Les auteurs avaient compté pour le succès de leur pièce sur l'à-propos, et sur le talent de Joly qui y joue dix rôles et se travestit avec une promptitude miraculeuse : aussi avaient-ils négligé le couplet préparatoire. Depuis qu'on chante des couplets d'annonce au Vaudeville, jamais on n'en a entendu un aussi insignifiant ; un entr'acte de cinq quarts d'heure semblait encore devoir indisposer le public ; mais tous les mauvais présages ont été démentis ; la louable intention de la pièce en a fait excuser et les longueurs et les nombreuses inconvenances. Plusieurs traits heureux dans le dialogue ont été vivement saisis. Les couplets offrent souvent des idées ingénieuses ; mais ils sont écrits généralement avec une négligence impardonnable. En voici,un qui ne pouvait manquer son effet.

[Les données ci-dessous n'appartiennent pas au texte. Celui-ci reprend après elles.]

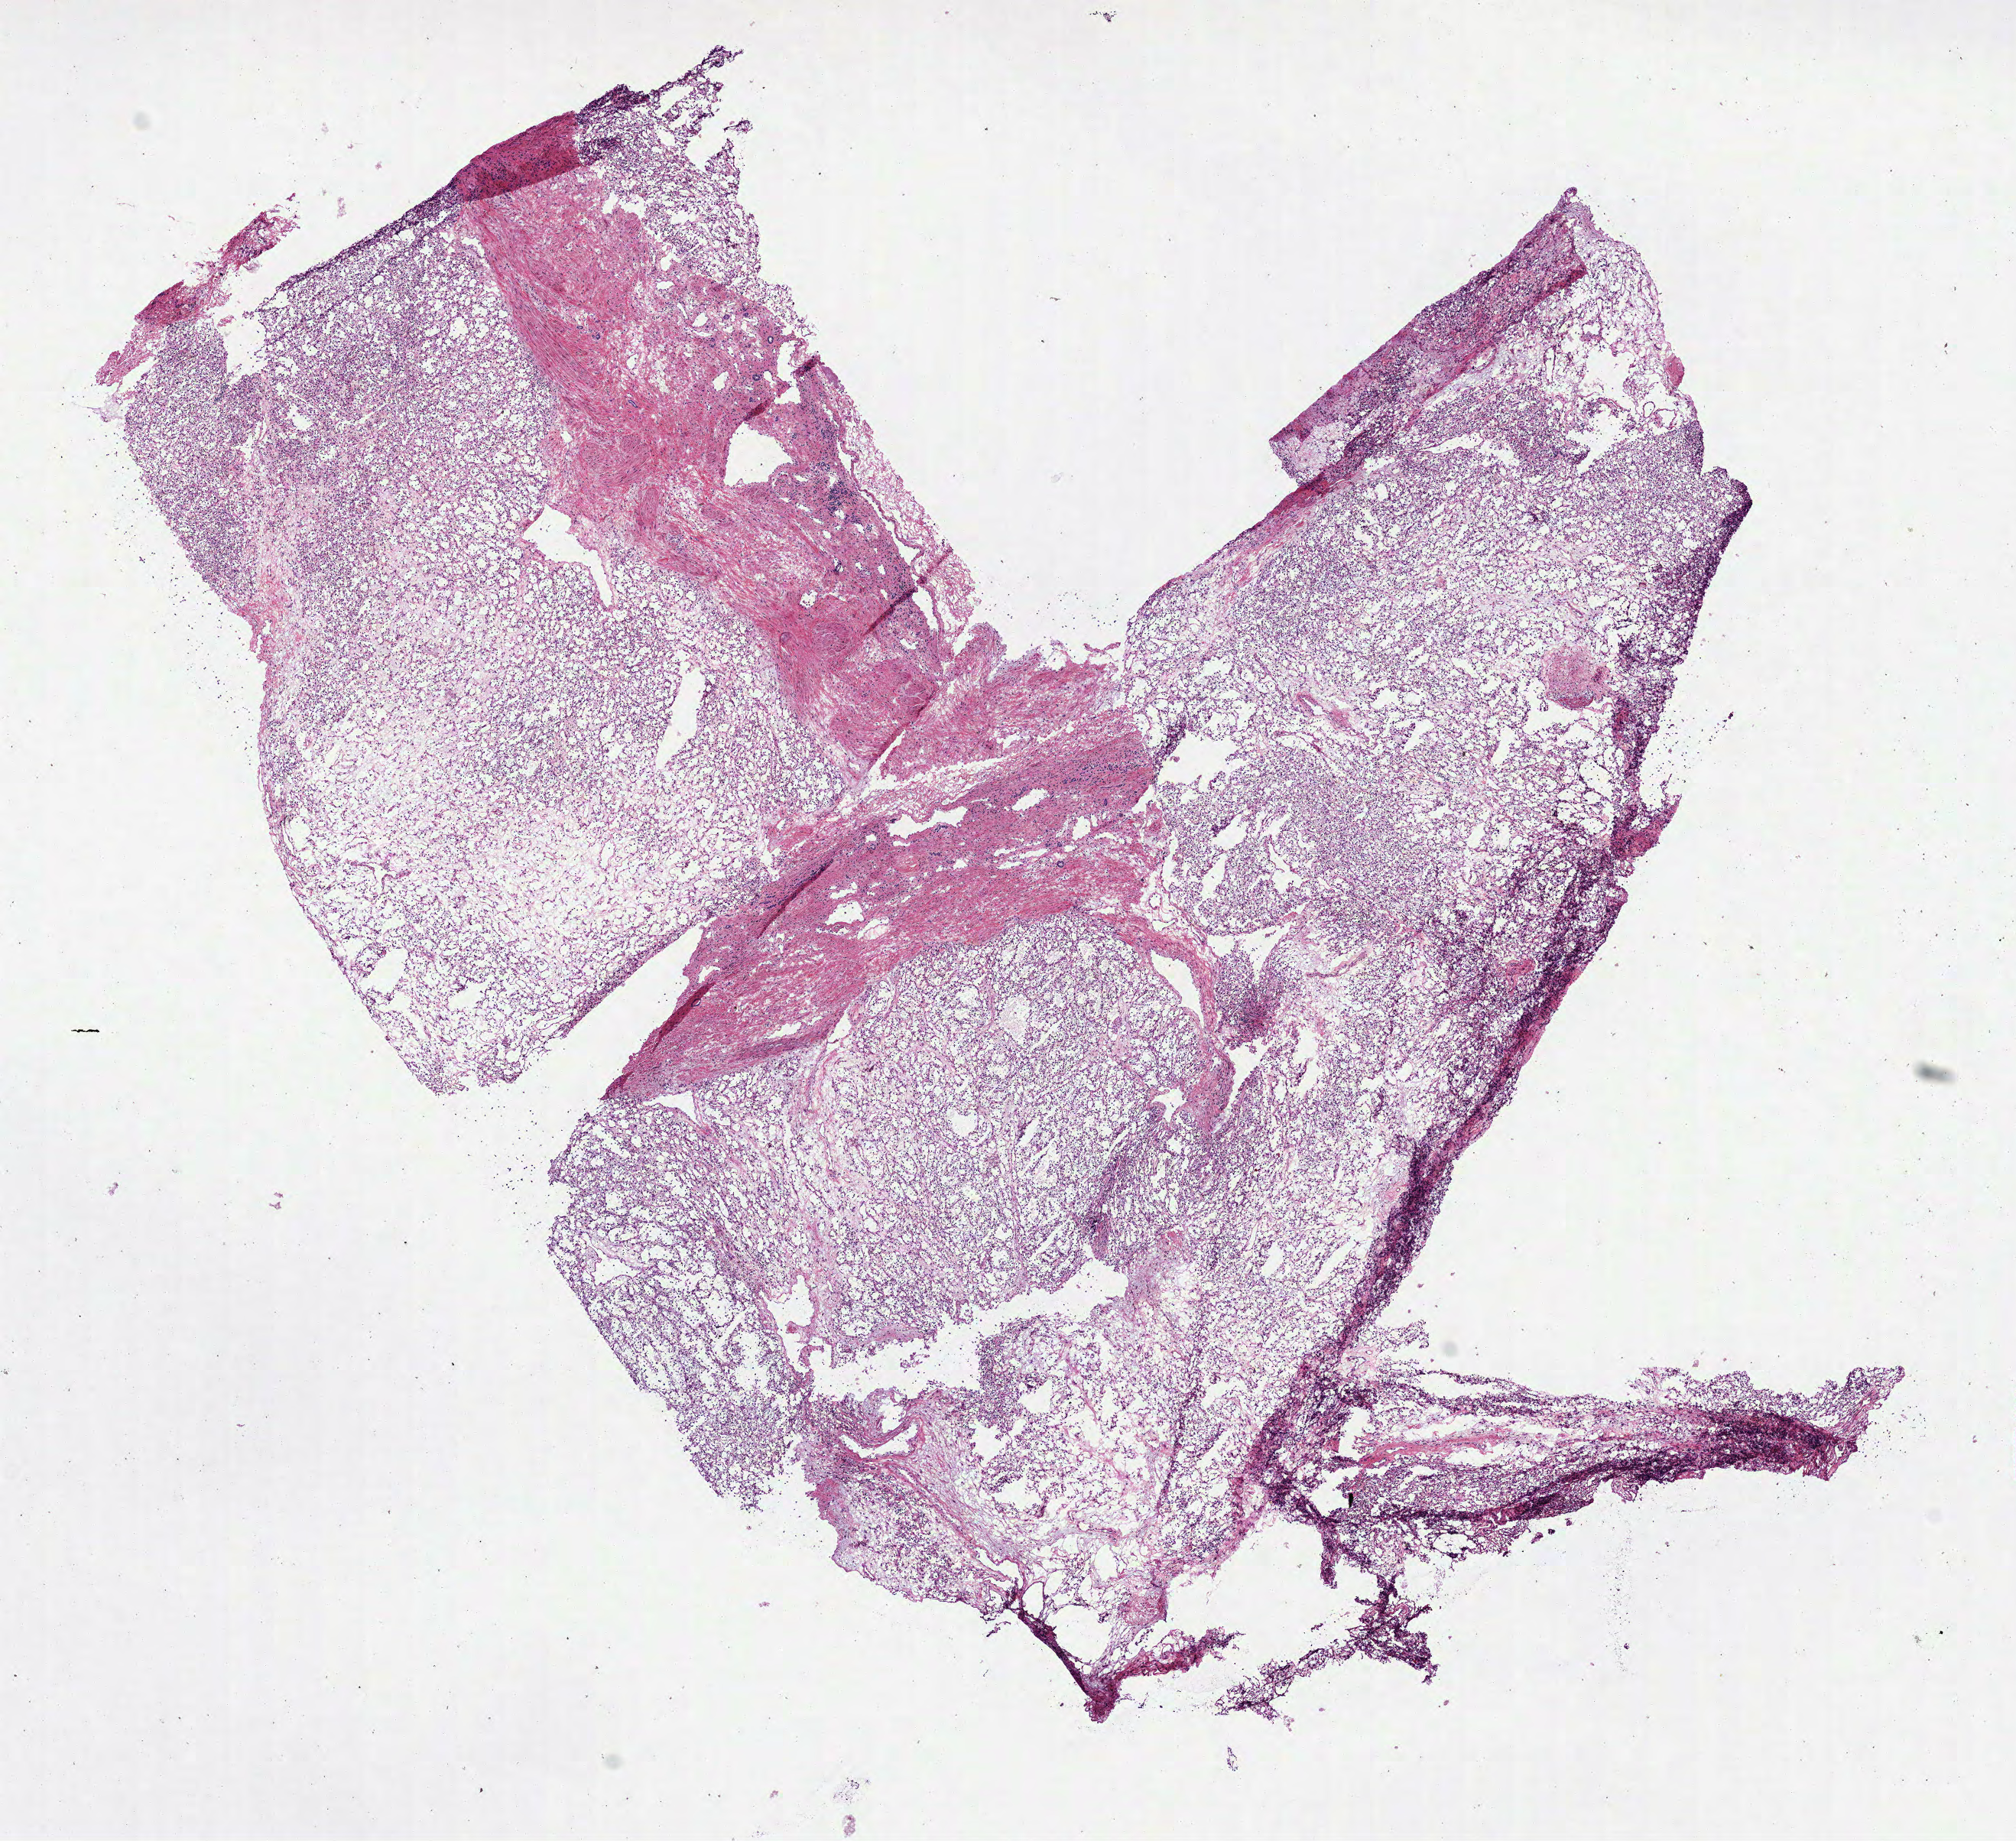
H&E whole-slide image, shown as a low-resolution overview of the whole scanned area (about 10.6 x 9.7 mm, acquisition: 40x scan); frozen section; sample: primary tumour, kidney. Female, age 47 years at initial diagnosis. Histologic grade: G1 (well differentiated). Composition of this section per pathologist review: tumour cells 85%, tumour nuclei 85%, normal cells 0%, stromal cells 15%, necrosis 0%.
Pathologic diagnosis: Clear cell adenocarcinoma, NOS. AJCC pathologic stage: I (6th edition).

        Tout le monde s'accorde à dire
        Que ce monarque désiré,
        De son peuple heureux qui l'admire
        Se plait à se voir entouré,
Et que, cherchant d'une ame aimante et bonne
        Tous les malheureux avec soin,
        Il se croit placé sur un trône
        Pour les découvrir de plus loin.

Le nom de roi est un talisman fait pour opérer de plus grands prodiges que le succès d'une pièce médiocre.

Les auteurs ont abusé du talent, souple et varié de Joly. S'ils eussent diminué le nombre des caricatures qui fatigue l'acteur, elles eussent paru plus plaisantes ; celle de l'anglais est on ne peut plus grotesque et a beaucoup faire rire ; mademoiselle Desmares, avec le chapeau en coquille et la robe à longue taille, a imité fort gaîment la tournure et l'accent des ladys, dont la grace d'outre-mer paraît un peu gauche à Paris.

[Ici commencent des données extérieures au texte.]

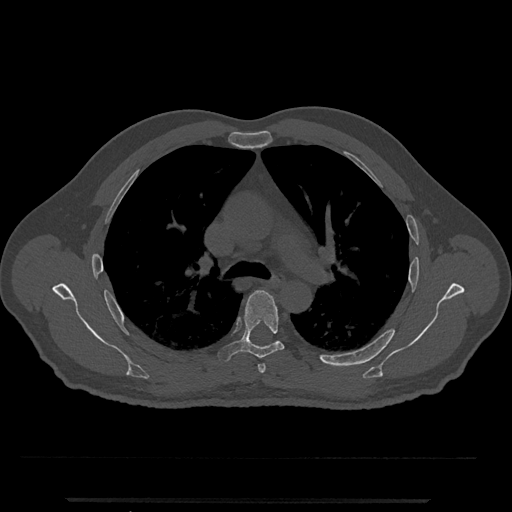
CT including the spine, one axial slice. Slice 795 of 797 in the series (ordered by position). Reconstruction kernel Br40s/3. Bone window (W 1800 / L 400 HU). 0.5 mm slice thickness. 512 × 512 image matrix. Male patient, age 63 years. Case-level facts recorded for this patient, not image findings: primary cancer: prostate.
Annotated regions visible in this slice (semi-automatically segmented with operator editing):
- T5 vertebra: bounding box [x1, y1, x2, y2] px = [217, 290, 285, 363]
- T6 vertebra: [271, 341, 278, 345]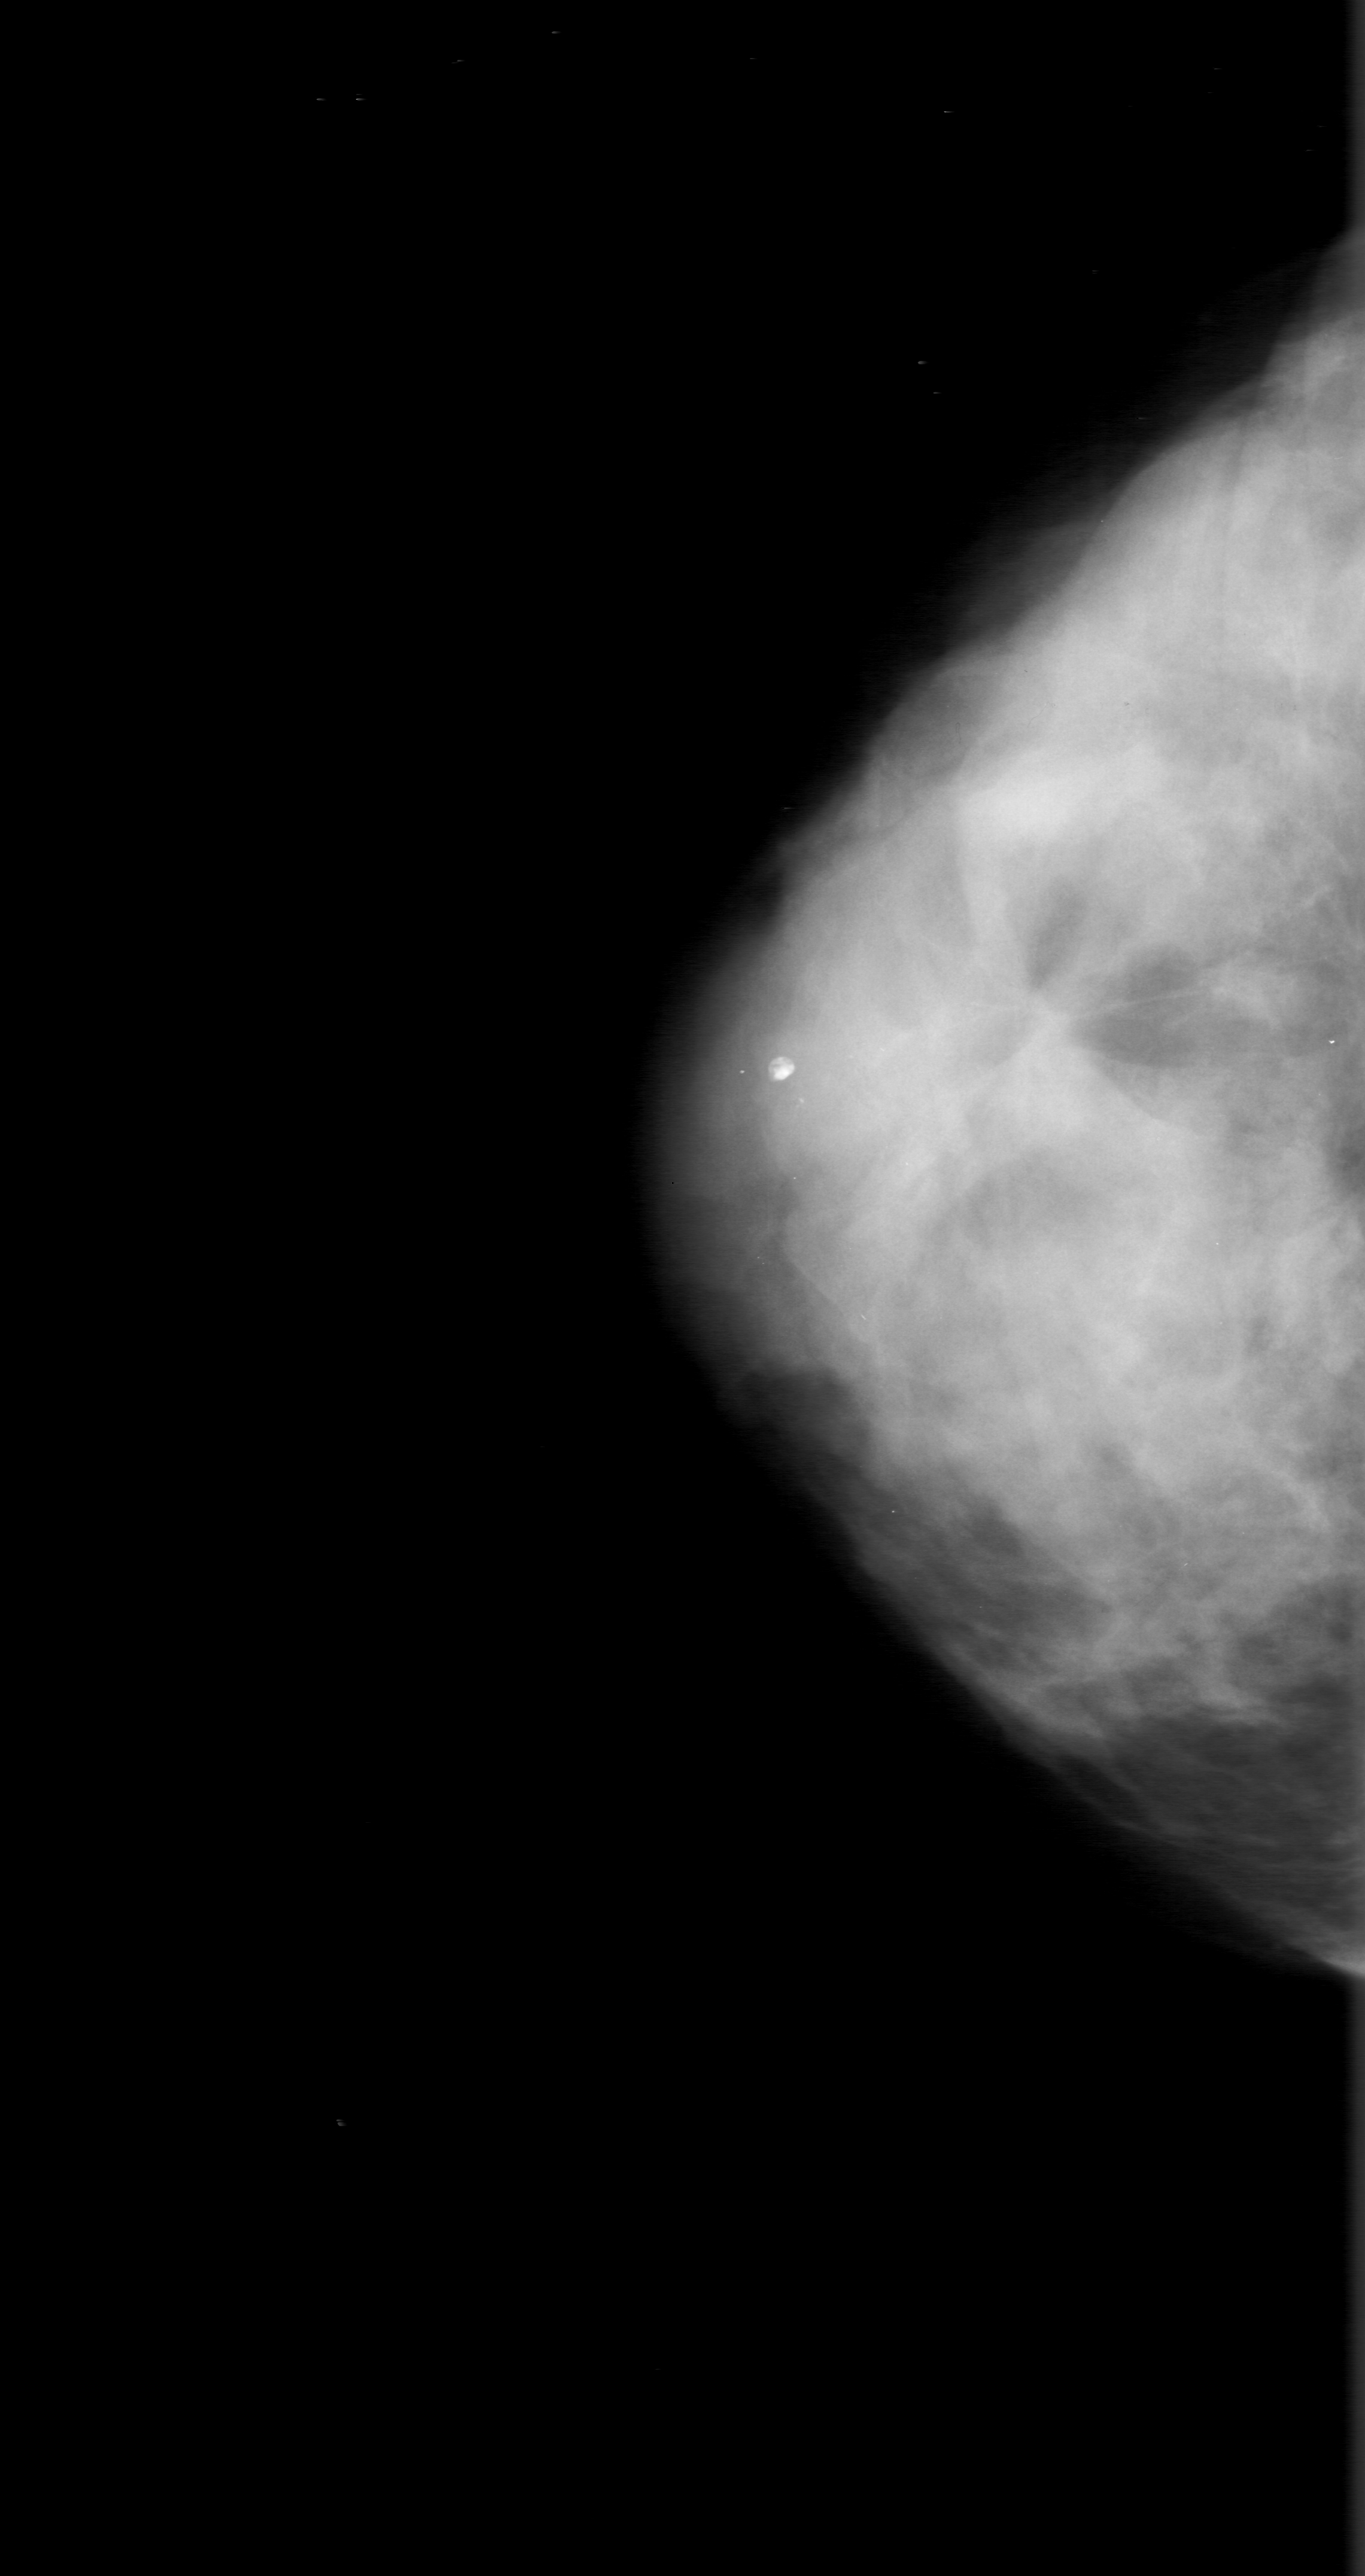
Digitized screen-film mammogram; right breast; craniocaudal (CC) view; breast composition: extremely dense (BI-RADS density category 4 of 4); 1365 × 2576 image matrix.
Expert-marked regions of interest on this image (one box per marked abnormality):
- mass, shape architectural distortion; BI-RADS assessment category 5; pathology (as recorded): malignant: bounding box (x1, y1, x2, y2) in pixels: (901, 924, 1172, 1198)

Une pièce à tiroir qui ne vit que de détails, n'est pas susceptible d'une critique raisonnée. Je me bornerai donc à dire que les Allant et les Venant n'ont pas paru assez gais. Le rôle très-long de l'hôtesse, qui est ce qu'on appelle une commère, a été fort bien joué par mademoiselle Rivière ; la coiffure cauchoise sied très-bien à sa physionomie. Quelques sifflets étouffés par de nombreux applaudissemeus ont essayé de disputer un succès à MM. Théaulon et Dartois.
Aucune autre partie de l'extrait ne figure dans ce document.